At 63, BorgWarner Inc. Chairman and CEO John F. Fiedler has spent 40 years in the automobile industry, but he still acts like a 16-year-old who has just been given dad's keys. "I love cars," he says with a grin.
Fiedler has good reason to smile. Just when it looked as if the auto-parts maker was headed into a ditch along with the rest of the factory sector, BorgWarner finished 2001 with barely a dent. The company earned $66 million on $2.35 billion in sales last year. And 2002 is looking good. The company earned $31.5 million in the first quarter, before a one-time write-down of $269 million for goodwill.
Fiedler's secret? A hiring freeze in 2000 and an aversion to debt helped.

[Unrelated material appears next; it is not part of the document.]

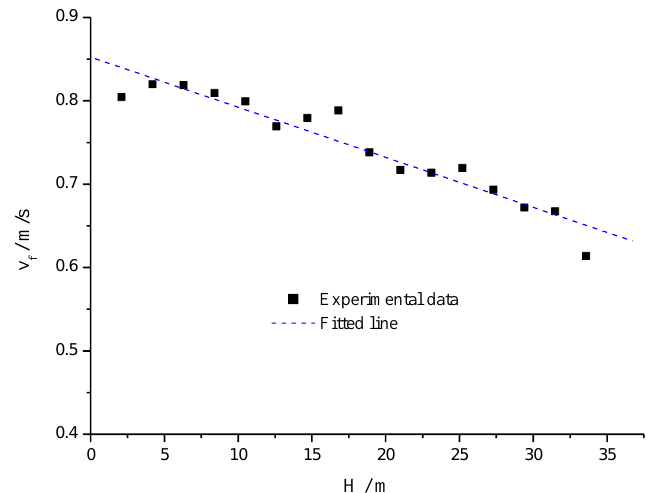
Figure 13. Variation in the mean ascent speed of females with vertical height.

But BorgWarner (BWA) has also made good bets. In the U.S., its top sellers include four-wheel-drive components for the still-hot SUV market. And in Europe, sales of high-margin advanced transmissions have buoyed earnings. Fiedler, who took over at Chicago-based BorgWarner in 1995, after more than 30 years at Goodyear Tire & Rubber Co. (GT), recently met with correspondent Michael Arndt.
Q: Car sales held up remarkably well through this recession. And while BorgWarner's profits fell, you still made money. What's the trick?
A: This is my ninth downturn, and we finally got this one right. If you go back to the mid-1980s, people were using 12% of their monthly disposable income to make a car payment. In 1999, that figure was 7%. In past downturns, the first thing people did was postpone car purchases. This time we surveyed people, and they said: "No, I'm not going to cut back on a car."
We also have a lot more real-time information. We could react faster. A lot of people think the auto industry got passed by the dot-coms and e-businesses. We didn't. We put in a lot of information systems. I can pull up on my computer right now Ford's inventories at all their plants, because we have live data coming to us. We have less than a week's inventory of anything in our company.
Q: Does it seem to you that last year's incentives cannibalized this year's car sales?
A: What's amazing is that consumers really didn't take advantage of much of it. Maybe only a third actually took those 0% financing offers. So barring another September 11 and a total loss of confidence by consumers, the first half of this year is going to be great. After that? We're not expecting much change.
Q: For long-term growth, are you banking on Asia and Latin America?
A: If your time frame is the rest of this decade, no, because the income isn't there yet. If your time frame is longer--several decades--those are the growth markets. But in the next decade, Europe will be our fastest-growing market.
Q: What about moving your factories to such low-cost emerging markets?
A: What's happening in the world is counterintuitive. The yen is getting weaker and weaker, and yet the Japanese are putting more and more plants in the U.S. What people have learned is if you don't make it in the market, you're not likely to sell it there for any length of time.
Q: I thought the trend was toward a "world car."
A: People around the world don't want a world car. Here's a real-life example. One of our best operations in the U.S. is one that makes gear boxes for SUVs. That technology doesn't do you any good in Europe--they don't use that product. Yet Europeans will pay about $800 more for a very fuel-efficient engine. At their price of gasoline, they can pay that $800 off in about a year.
Q: Auto makers are notorious for squeezing suppliers. How can you take that year after year?
A: Our average yearly price reduction isn't the 3% to 5% you read about. It's more like 1%, and we offset that with honest-to-God cost savings. If we can't do it, we get out of the business.
Q: You drive a different car every year. What was your all-time favorite model?
A: My favorite was a '55 Chevy Bel-Air coupe. I always remembered it as a great car. I've gone back and driven one recently, and it's not really a great car. My memories of it are much better than the car.